Группа услышала команду, но выметаться из кишлака не спешила. Трудно отказаться от такого удовольствия! Молодой Карим – ему еще не было двадцати – с приплюснутым, землистым, покрытым редкими курчавыми волосками лицом вытягивал труп за ноги. Тело было присыпано обрушившейся соломенной крышей. Карим надеялся найти в карманах деньги, он почему-то был уверен, что у русского в карманах целая пачка денег. Он волочил труп на середину двора, и курносый нос русского оставлял на раскрошенной глине неровный след, мелкую канавку, а обе руки, у которых почему-то были оторваны кисти, увлажняли пыль сукровицей. Карим взялся за тело, перевернул его на спину и тотчас издал разочарованный возглас. Эта русская свинья подорвала себя гранатой, прижав ее к груди, и мощный взрыв не только разворотил грудную клетку, но и разорвал в клочья всю переднюю часть хэбэ. Ни карманов, ни пуговиц, ни ремня – одна кровавая рвань. «Ах ты гад! – проворчал Карим и ударил каблуком по носу. – Гад! Гад! Оставил меня без денег!» Он бил, бил, пока раздробленный носовой хрящ не вошел в глубь черепа. Молодому моджахеду этого показалось мало, он выдернул из ножен кинжал, отрезал уши, а потом вогнал лезвие поочередно в помутненные, но еще сохранившие голубизну глаза. Напоследок он отрезал губы, чувственные, мясистые губы, которые лишь раз целовала девочка – худенькая, запуганная, заплаканная Ленка из соседнего подъезда.

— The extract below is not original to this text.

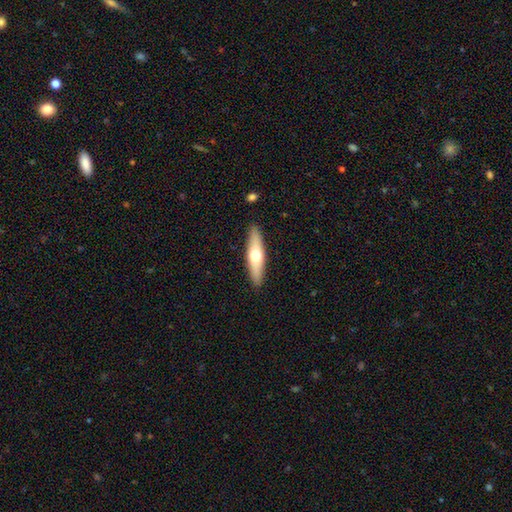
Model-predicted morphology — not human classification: A smooth galaxy with no disk features (50%) that is cigar-shaped (72%).

Vote fractions:
- Smooth or featured? smooth: 50% / featured or disk: 45% / star or artifact: 5%
- How rounded? cigar-shaped: 72% / in between: 27% / round: 2%
- Merging? none: 89% / minor disturbance: 8% / major disturbance: 2% / merger: 1%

А «гада» потом долго не могли опознать в морге, потому как никаких опознавательных признаков у него не осталось – ни документов, ни смертной гильзы, ни нагрудного кармана с выведенной хлоркой фамилией, ни лица. Когда он дрожащими руками разогнул «усики» чеки и выдернул кольцо, когда прижал гранату к груди и зажмурил глаза, то совсем не подумал о том, что от него останется через мгновение. Осветленная вспышкой душа перешагнула границу жизни и смерти и навсегда закрылась от этого страшного и жестокого мира золотой дверью.
Грызач видел, как моджахеды ходили по кишлаку и уродовали тела бойцов. Сглатывая вязкую слюну, он пересчитал гранаты, которые остались в ленте, приник к прицелу и дал очередь. Гранаты одна за другой лопнули за дувалами. Чалмы исчезли.
– Военные!! – крикнул Грызач, приподняв голову. – Кто живой остался, подать голос!
Справа и слева стали нехотя отзываться бойцы. Эхо дублировало голоса, и Грызач путался, загибая пальцы. Семь… Восемь… Восемь… Или это было девять?
– Внимание! Команда для тех, кто еще живой! Молодцевато и с комсомольским задором… по душарам… короткими очередями… прицельно и наповал… Огонь!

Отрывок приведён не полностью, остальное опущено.